Throughout our discussion, it quickly became evident that her work emphasizes embracing humanizing vulnerability as a means to cultivate an educational climate that feels safe and is grounded in compassion. She invites educators to utilize storytelling as a way to build trust with their students. Dr. Imad says, “Trust takes evidence so I tell stories. I show my own vulnerability. I am intentional from the beginning to offer that evidence.” This skillful emphasis of vulnerability, manifests more effective learning environments in an era of uncertainty and collective trauma. Students are encouraged to “come as they are” and to embrace their common humanity in the classroom. Giving students the space to engage authentically resonates and feels critical.

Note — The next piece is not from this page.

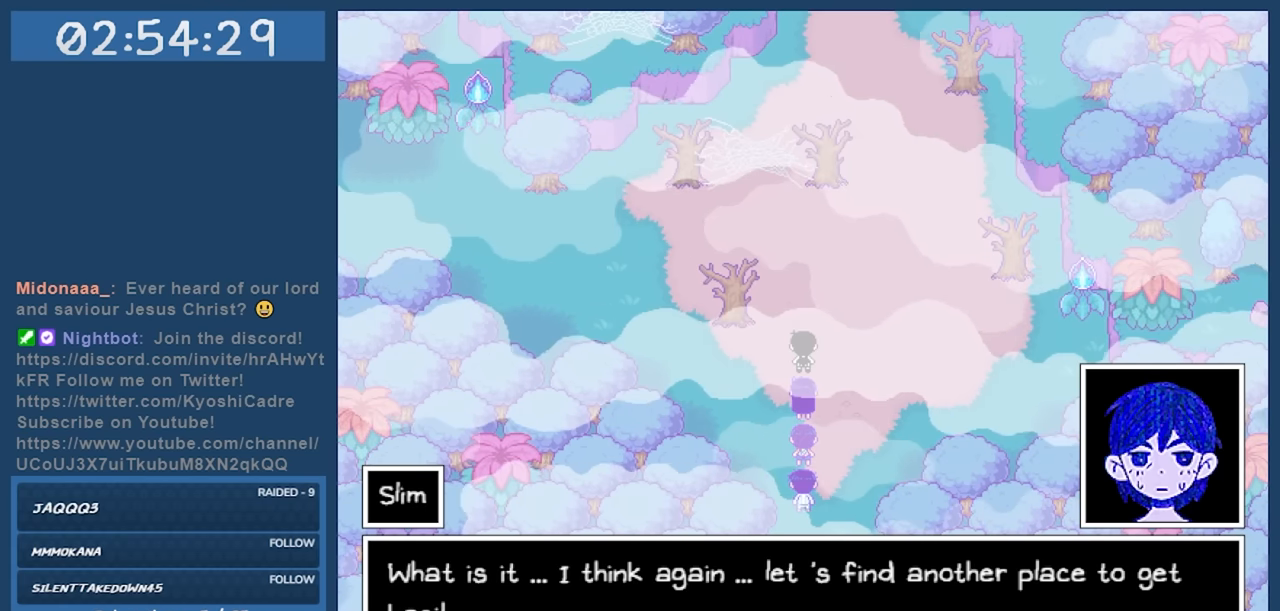
{"keys": [], "events": []}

“Trust takes evidence so I tell stories. I show my own vulnerability. I am intentional from the beginning to offer that evidence.”
Dr. Imad highlights the idea that every learner is unique and brings their own experiences to the classroom. When I asked her about different mental illness diagnoses and how they relate to trauma informed pedagogy, she was quick to emphasize the importance of individualized instruction and support. “We have to be careful not to paint mental illness with the same brush.” Learners come to the classroom with their unique circumstances and educators should prioritize personal connection as an avenue toward more successful learning. Dr. Imad speaks to the cruciality of seeing students’ humanity and modifying support based on each individual student. “Let the other person know that you see them.” This personalized connection is key in helping students succeed.
While the classroom is a place for connection and growth, it is not the only avenue for healing. Dr. Imad reflects, “The classroom is one part of the equation for sense of self and empowerment. The classroom is an important space but it’s not the only space.” Humanized pedagogical approaches are imperative, but support from the larger community is also needed to ensure mental health and wellness. A holistic approach is needed.
Connection, compassion, community, and humanized instruction are all powerful forces to help cultivate mental health wellness. I have personally experienced the benefits of trauma-informed pedagogy and hope that educators embrace trauma-informed instruction, to allow for a climate of vulnerability, and, to borrow a phrase from Dr. Imad, “see each other for the humanity that holds us.”
Dr. Imad’s presentation continued the mental health and wellness conversation O’Donnell Learn hosted this past September as a part of the Purposeful Learning Festival 2021. We are working with notable presenters and partners like Dr. Imad, the Jed Foundation, and others to bring awareness to student mental health’s role in student success and its cruciality in fostering meaningful learning. It is our hope that our readers, partners, affiliated instructors, and learning designers continue this vital conversation surrounding mental health and to further reflect on how it directly relates to learner success.